Hall Arts Hotel is not just another well-crafted luxury boutique hotel. It is a showplace for a collection that the Halls, avid modern art collectors, personally approved.
And to truly let the art be the focal point, HKS architects kept the backgrounds, from walls to furnishings, soft and neutral. Where there is no neutral, there is floor-to-ceiling glass brimming with sunlight.
The art was collected in a collaboration with Virginia Shore, former chief curator of the U.S. Department of State’s ‘Arts in Embassies’ Program, and Dallas’ revered art advocate (and HALL Group private curator) Patricia Meadows, for the commissioned pieces, some of which are yet to come.
Collection highlights are evident right at the front door. A vibrant overhead sculpture of ruby-hued tambourines hangs at the hotel entrance and over the seating area, the reds so vivid I asked if it was perhaps a holiday sculpture. It is not. It is Lava Thomas’s “Resistance Reverb: Movements 1 & 2,” a nod to the historical use of tambourines by protestors and advocates during times of activism including the Women’s Marches (and another reason why I loved it).
An ethereal, delicate light installation overhead in the dining room, called Ellie’s after Craig Hall’s late mother, is Spencer Finch’s “Asteroid,” said to visualize Finch’s experience of nature. Ellie’s takes inspiration from Napa Valley, where the Halls own their famous winery, offering coastal dishes and farm-fresh ingredients.
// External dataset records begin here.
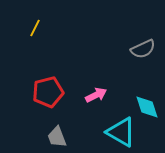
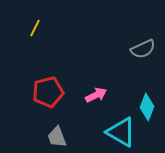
cyan diamond: rotated 40 degrees clockwise
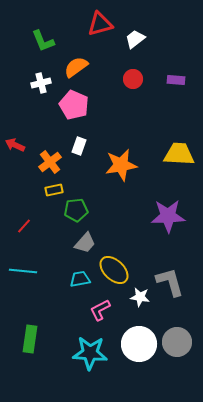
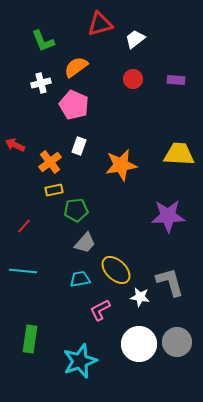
yellow ellipse: moved 2 px right
cyan star: moved 10 px left, 8 px down; rotated 24 degrees counterclockwise
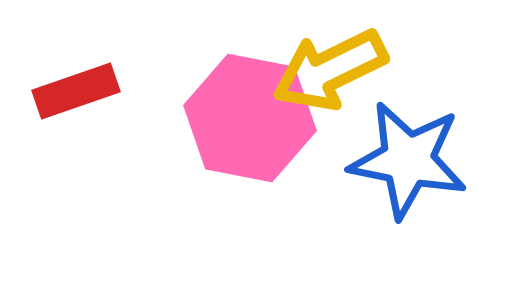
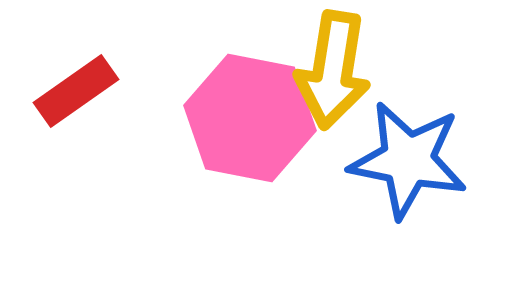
yellow arrow: moved 3 px right; rotated 55 degrees counterclockwise
red rectangle: rotated 16 degrees counterclockwise
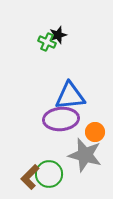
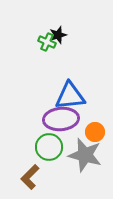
green circle: moved 27 px up
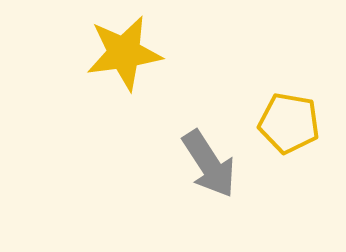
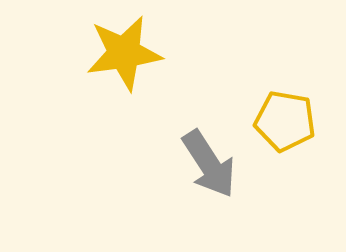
yellow pentagon: moved 4 px left, 2 px up
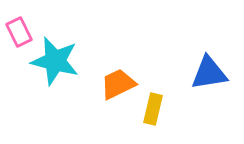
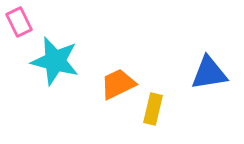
pink rectangle: moved 10 px up
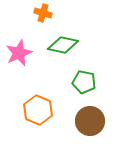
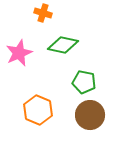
brown circle: moved 6 px up
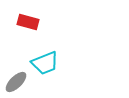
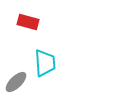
cyan trapezoid: rotated 72 degrees counterclockwise
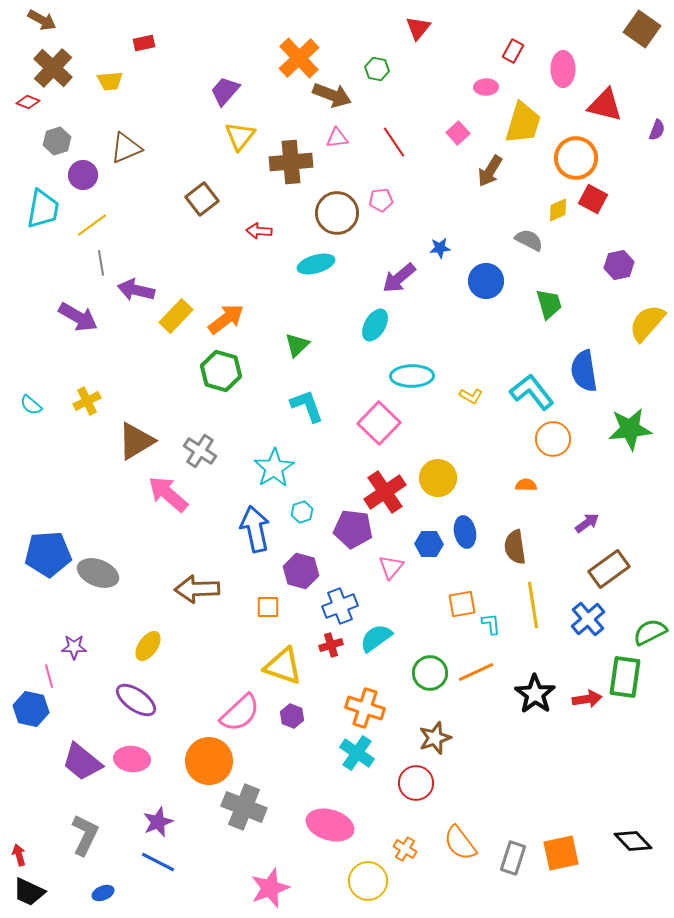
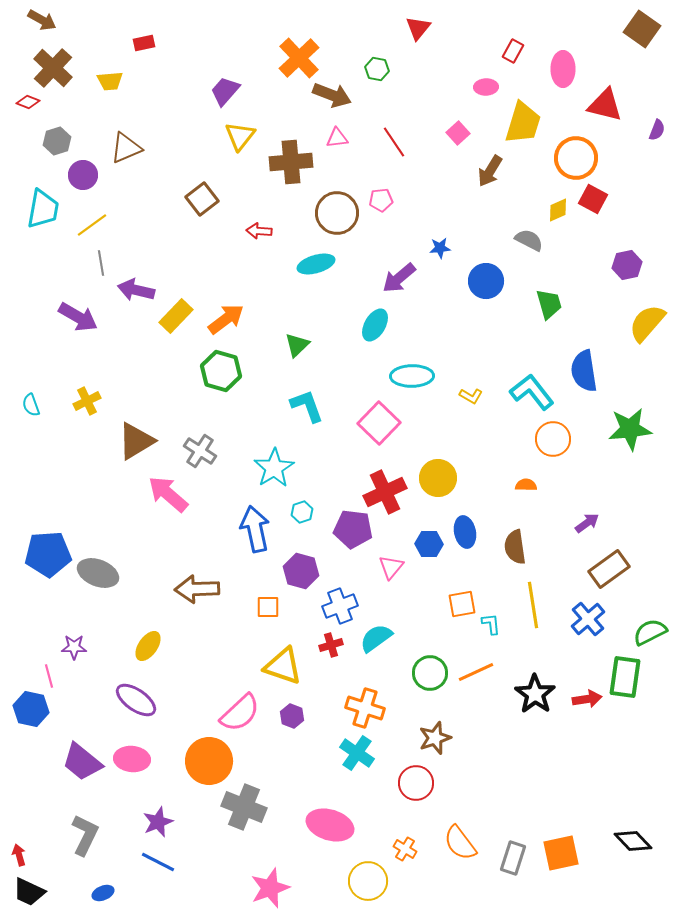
purple hexagon at (619, 265): moved 8 px right
cyan semicircle at (31, 405): rotated 30 degrees clockwise
red cross at (385, 492): rotated 9 degrees clockwise
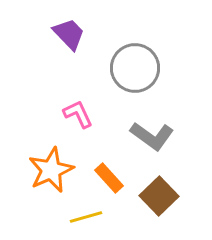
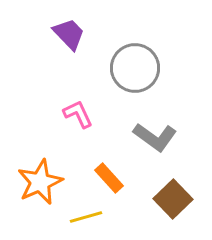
gray L-shape: moved 3 px right, 1 px down
orange star: moved 11 px left, 12 px down
brown square: moved 14 px right, 3 px down
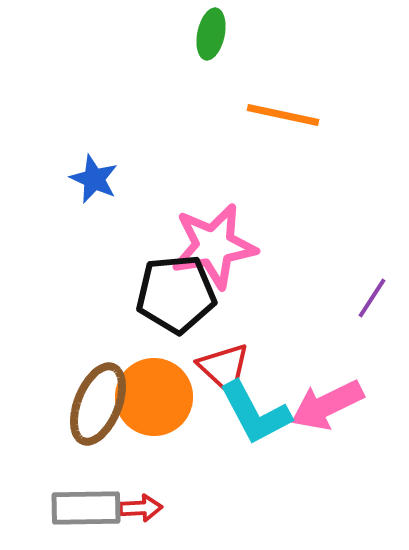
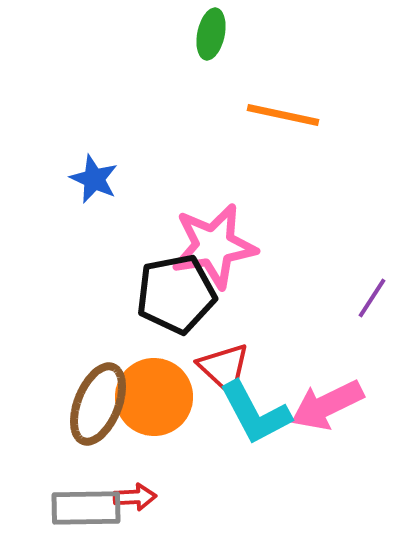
black pentagon: rotated 6 degrees counterclockwise
red arrow: moved 6 px left, 11 px up
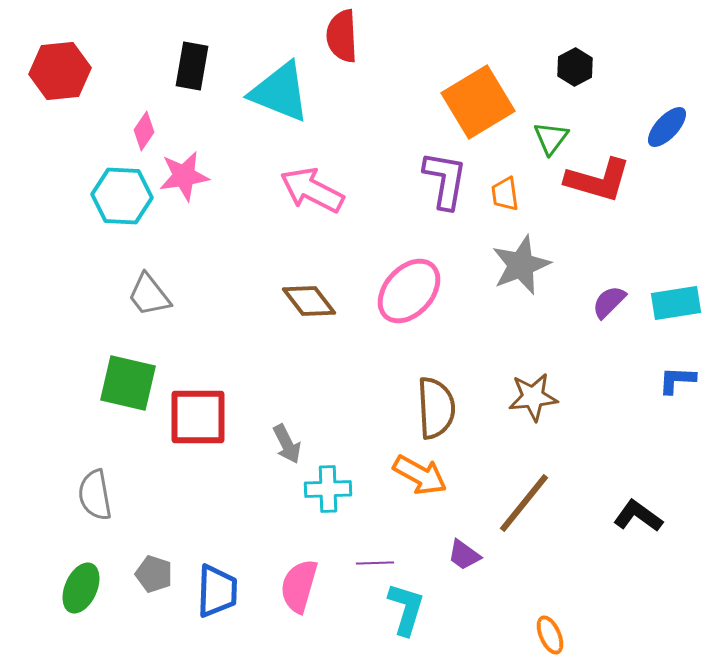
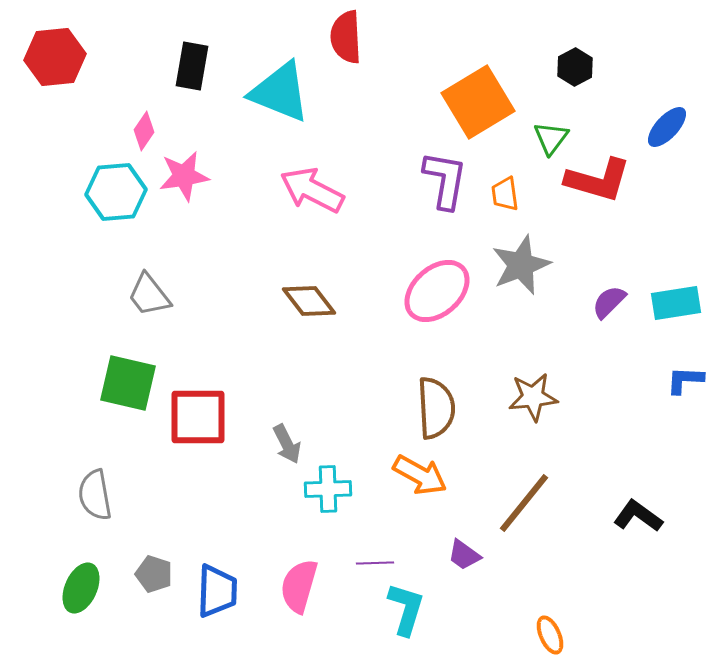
red semicircle: moved 4 px right, 1 px down
red hexagon: moved 5 px left, 14 px up
cyan hexagon: moved 6 px left, 4 px up; rotated 8 degrees counterclockwise
pink ellipse: moved 28 px right; rotated 6 degrees clockwise
blue L-shape: moved 8 px right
Perched on the second floor, with a black grand piano on a platform, Ellie’s Restaurant + Lounge is the property’s main dining facility for breakfast, lunch, dinner with live music and entertainment five nights a week.
A sculpture near the elevator called 6302 Spoons, 2012, by Najla El Zein consisted of metal spoons depicting a nasal-like shape made me want to touch. Spoons!
But wait until you walk into the 2,500 square foot Grand Ballroom (able to accomodate 250 people) for the most vivid, soft floral wall of art by Clare Woods, The Right Kind of Boy by Clare Woods.
There are 28 types of rooms, each inspired by the Dallas Arts District. Designed by HKS Architects with interiors by Bentel & Bentel, the rooms are sophisticated and luxurious with padded leather headboards that extend behind the side tables, soft tones, beverage centers, huge showers, vessel tubs in the larger suites, luxe towels tucked under dual master sinks, Natura Bissé bath products by La Bottega, and lush king beds made up in Frette linens.
Even the keyless entry is unique and artistic.
The guest rooms and hallways feature local photographs that showcase vibrant scenes of the Dallas Arts District, which were compiled by Meadows following the conclusion of the Arts District’s ‘Through the Lens’ photography competition. The images were selected and compiled into a beautiful coffee table book titled “Through the Lens: Dallas Arts District,” from which all sales proceeds will go back towards the Dallas Arts District Foundation’s grants fund, which provides grants to local arts organizations to program throughout the district.
It’s a district bereft of life – without a ticket, there’s no reason to be there. Besides theater traffic, the only activation comes from the occasional outdoor event or wayward food truck from Klyde Warren Park. With hotel guests, all the art, and Ellie’s filling up with chatter and music, well, there is your life!
Crescent Hotels and Resorts is operating the hotel, which has already had its soft opening. HALL wines from St. Helena and Rutherford are already being poured at the reception desk. Crescent is an award winning, nationally recognized, top-3 operator of hotels and resorts operating over 100 hotels, resorts & conference centers in the US and Canada. Crescent also operates a collection of legendary independent lifestyle hotels and resorts under the Latitudes Collection umbrella. The new HALL Arts Hotel is also the only Dallas hotel qualified to be a member of Leading Hotels of the World, a portfolio of luxury hotels focused on pampering guests with amenities and services, “united not by what makes them the same, but the details that make them different.”